Summary of the Video
A good pizza, says the opening teaser, begins with a good recipe. The same is true of good data—an important aspect of statistics is recipes (called designs ) for producing data.
The distinction between observation and experiment is vital in science. We look first at an observational study, a study of the complex behavior of lobsters. Having learned from observation that lobsters appear to rely heavily on smell, we can try an experiment to test this. Add food coloring to make the water opaque, and note how the lobsters function with smell alone to guide them.
An experiment involves intervening, not just observing. The experimenter imposes some treatment in order to see the response. Now we look at a major medical experiment, the Physicians' Health Study (PHS). The subjects were 20,000 male physicians over age 40. The goal was to see if taking aspirin regularly reduces the risk of a heart attack. Observational studies suggested that aspirin can help; a well-designed experiment gives much more solid data. Half the subjects took aspirin and the other half took a placebo , a dummy pill. The experiment was double-blind —neither the subjects nor the medical personnel who treated them knew who was really taking aspirin. Just being in a study can lead people to change their habits, so if all take aspirin, the effects of aspirin are confounded (mixed up) with the effect of being in the study. The comparison of two groups that are treated exactly alike except for the content of the pill they take avoids confounding.

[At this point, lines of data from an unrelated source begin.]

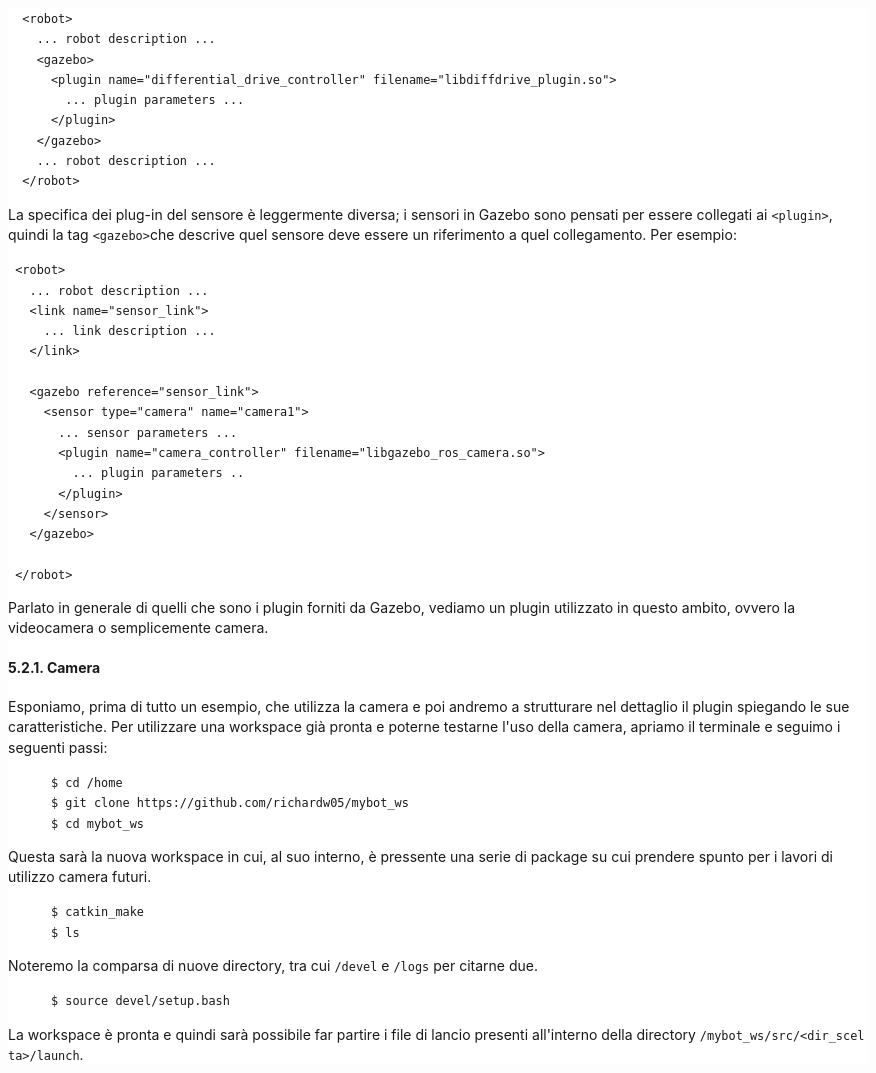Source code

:       <robot>
        ... robot description ...
        <gazebo>
          <plugin name="differential_drive_controller" filename="libdiffdrive_plugin.so">
            ... plugin parameters ...
          </plugin>
        </gazebo>
        ... robot description ...
      </robot>
      
La specifica dei plug-in del sensore è leggermente diversa; i sensori in Gazebo sono pensati per essere collegati ai `<plugin>`, quindi la tag `<gazebo>`che descrive quel sensore deve essere un riferimento a quel collegamento. Per esempio: 

     <robot>
       ... robot description ...
       <link name="sensor_link">
         ... link description ...
       </link>

       <gazebo reference="sensor_link">
         <sensor type="camera" name="camera1">
           ... sensor parameters ...
           <plugin name="camera_controller" filename="libgazebo_ros_camera.so">
             ... plugin parameters ..
           </plugin>
         </sensor>
       </gazebo>

     </robot>
     
     
Parlato in generale di quelli che sono i plugin forniti da Gazebo, vediamo un plugin utilizzato in questo ambito, ovvero la videocamera o semplicemente camera.

#### <a name="camera"/></a> 5.2.1. Camera
Esponiamo, prima di tutto un esempio, che utilizza la camera e poi andremo a strutturare nel dettaglio il plugin spiegando le sue caratteristiche.
Per utilizzare una workspace già pronta e poterne testarne l'uso della camera, apriamo il terminale e seguimo i seguenti passi:

          $ cd /home
          $ git clone https://github.com/richardw05/mybot_ws
          $ cd mybot_ws
          
Questa sarà la nuova workspace in cui, al suo interno, è pressente una serie di package su cui prendere spunto per i lavori di utilizzo camera futuri.

          $ catkin_make
          $ ls
          
Noteremo la comparsa di nuove directory, tra cui `/devel` e `/logs` per citarne due.

          $ source devel/setup.bash
          
La workspace è pronta e quindi sarà possibile far partire i file di lancio presenti all'interno della directory `/mybot_ws/src/<dir_scelta>/launch`.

How should we form the two groups? Accepting volunteers or allowing the experimenters to choose who gets aspirin opens the door to bias. So we let impersonal chance assign subjects to groups. Now we have a randomized comparative experiment. The PHS found that the aspirin group was suffering fewer heart attacks. After five years, 104 of the aspirin group and 189 of the placebo group had suffered heart attacks. The study was stopped because it no longer seemed ethical to give a placebo once there was good evidence that aspirin was effective. Dr. Charles Hennekens, the study director, explains that medical experiments with human subjects are only ethical if there is a balance of doubt and promise: enough promise that the new treatment is beneficial to justify giving it, but enough doubt to forbid simply giving it to all patients.
After comments on the outcome of the PHS, animated graphics show how to do the random assignment of subjects to treatments. In principle, we could draw names from a hat. In practice, we use a table of random numbers. The conclusion emphasizes the basic statistical ideas for designing experiments: comparison, randomization, and repetition on enough subjects so that the systematic effects of the treatments can be seen clearly.